China’s GDP growth for the first and second quarters of 2015 was at 7 percent, in line with the full-year target of “around 7 percent.”
Also on Monday, China’s economic planning body, the National Development and Reform Commission, announced on its website that electricity consumption, rail freight and real estate transactions had improved in August. The NDRC said the data shows that “fluctuations in the economy have stabilized” and that “the economy is expected to continue to maintain steady growth and achieve its annual economic growth target.”
Yet, the country’s official manufacturing purchasing managers’ index, or PMI, dropped 0.3 points to 49.7 percent in August, the lowest point seen in the index since August 2012. A PMI below the 50 mark separates expansion from contraction.
Other moves by Beijing, including a depreciation of the yuan to, in part, boost exports, which were down 8 percent in July from a year earlier, have fueled fears the Chinese economy may be on the verge of a sharp downturn.
Economists say the adjustments to the service sector growth rate in 2014 reflect weakness in the financial services sector, which has and will continue to take a major hit against the backdrop of ongoing stock market volatility. Beijing has pumped trillions of yuan into Chinese markets, which have been on a downward spiral since the beginning of the summer.
Balding explained that the adjustment to last year’s GDP figures could indicate that Beijing is trying to make financial services factor in less when measuring economic expansion, a preemptive measure to fend off even slower growth this year as that industry faces potential collapse.
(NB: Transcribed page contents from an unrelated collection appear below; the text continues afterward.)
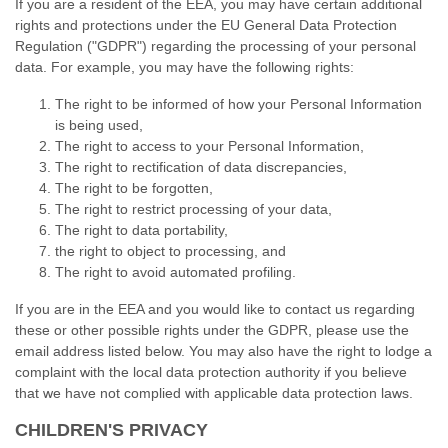
If you are a resident of the EEA, you may have certain additional
rights and protections under the EU General Data Protection
Regulation ("GDPR") regarding the processing of your personal
data. For example, you may have the following rights:
The right to be informed of how your Personal Information
is being used,
The right to access to your Personal Information,
The right to rectification of data discrepancies,
The right to be forgotten,
The right to restrict processing of your data,
The right to data portability,
the right to object to processing, and
The right to avoid automated profiling.
If you are in the EEA and you would like to contact us regarding
these or other possible rights under the GDPR, please use the
email address listed below. You may also have the right to lodge a
complaint with the local data protection authority if you believe
that we have not complied with applicable data protection laws.
CHILDREN'S PRIVACY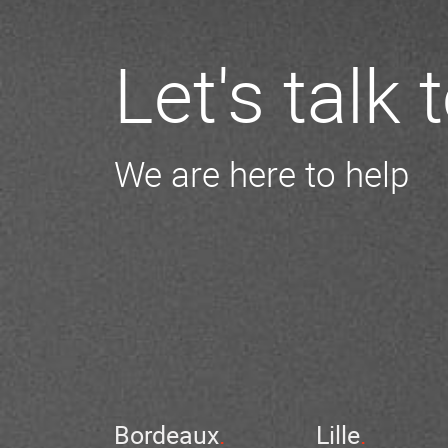
Let's talk
We are here to help
Bordeaux
Lille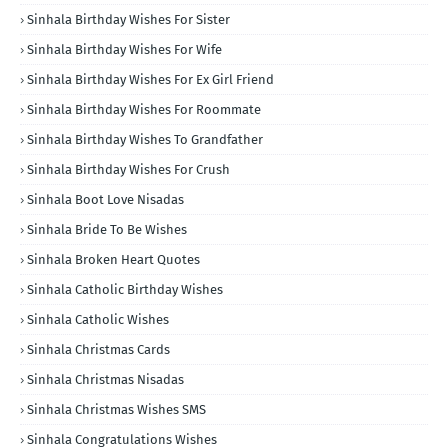
Sinhala Birthday Wishes For Sister
Sinhala Birthday Wishes For Wife
Sinhala Birthday Wishes For Ex Girl Friend
Sinhala Birthday Wishes For Roommate
Sinhala Birthday Wishes To Grandfather
Sinhala Birthday Wishes For Crush
Sinhala Boot Love Nisadas
Sinhala Bride To Be Wishes
Sinhala Broken Heart Quotes
Sinhala Catholic Birthday Wishes
Sinhala Catholic Wishes
Sinhala Christmas Cards
Sinhala Christmas Nisadas
Sinhala Christmas Wishes SMS
Sinhala Congratulations Wishes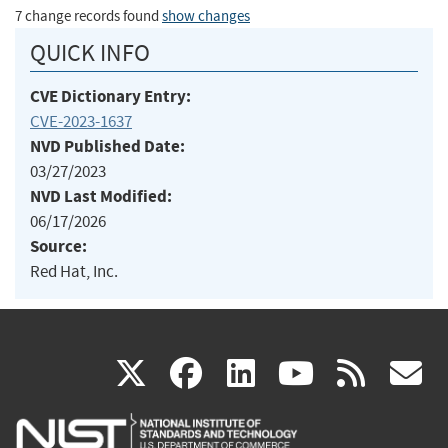
7 change records found
show changes
QUICK INFO
CVE Dictionary Entry:
CVE-2023-1637
NVD Published Date:
03/27/2023
NVD Last Modified:
06/17/2026
Source:
Red Hat, Inc.
(link
(link
(link
(link
(
X
facebook
linkedin
youtu
rss
g
is
is
is
is
i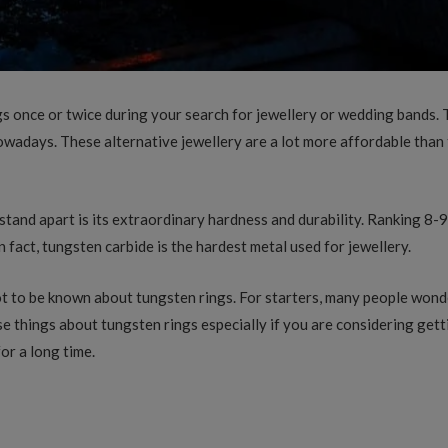
s once or twice during your search for jewellery or wedding bands. 
wadays. These alternative jewellery are a lot more affordable than 
stand apart is its extraordinary hardness and durability. Ranking 8-
In fact, tungsten carbide is the hardest metal used for jewellery.
 a lot to be known about tungsten rings. For starters, many people wo
 things about tungsten rings especially if you are considering getti
or a long time.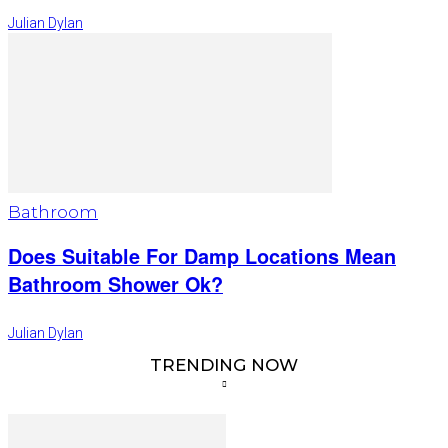
Julian Dylan
Bathroom
Does Suitable For Damp Locations Mean
Bathroom Shower Ok?
Julian Dylan
TRENDING NOW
“The crash in the financial services sector will come in the second half of this year,” he said. “Many will report losses. [The adjustment] will balance out financial services’ contribution to total GDP. It will lower the impact when the boom is over.”
Oliver Rui, a professor of finance and accounting at the China Europe International Business School’s Shanghai campus, said he believes the adjustment to last year’s GDP growth means “the round of corrections are not over yet” and that more stimulus measures are likely in store.
In August, China’s central bank, the People’s Bank of China, cut interest rates to free up more cash for lending. The PBoC also lessened the amount of reserves that banks must hold.
For retailers, the continued release of dour economic news raises questions about consumer confidence. China’s leadership has made economic reform, in form of shifting an economy based on cheap manufacturing, exports and infrastructure build to growth supported by a strong services sector and consumer spending a top priority. They’ve also shied away from relying on government stimulus to prop up the economy as was done to fend off the 2008 global financial crisis.
Data released in July indicates consumer confidence is being rocked, at least moderately, by fears of an economic downturn. China’s statistics bureau said consumer confidence decreased to 104.48 in July from 105.54 in June.
“There is some concern over the slowdown, the bottom line is most consumers are still continuing to spend,” said Benjamin Cavender, a senior analyst with the Shanghai-based China Market Research Group. “However, consumers are becoming choosier about how they spend, and it means brands are going to have to become more strategic about how they position their products and how they market them to better fit consumer needs.”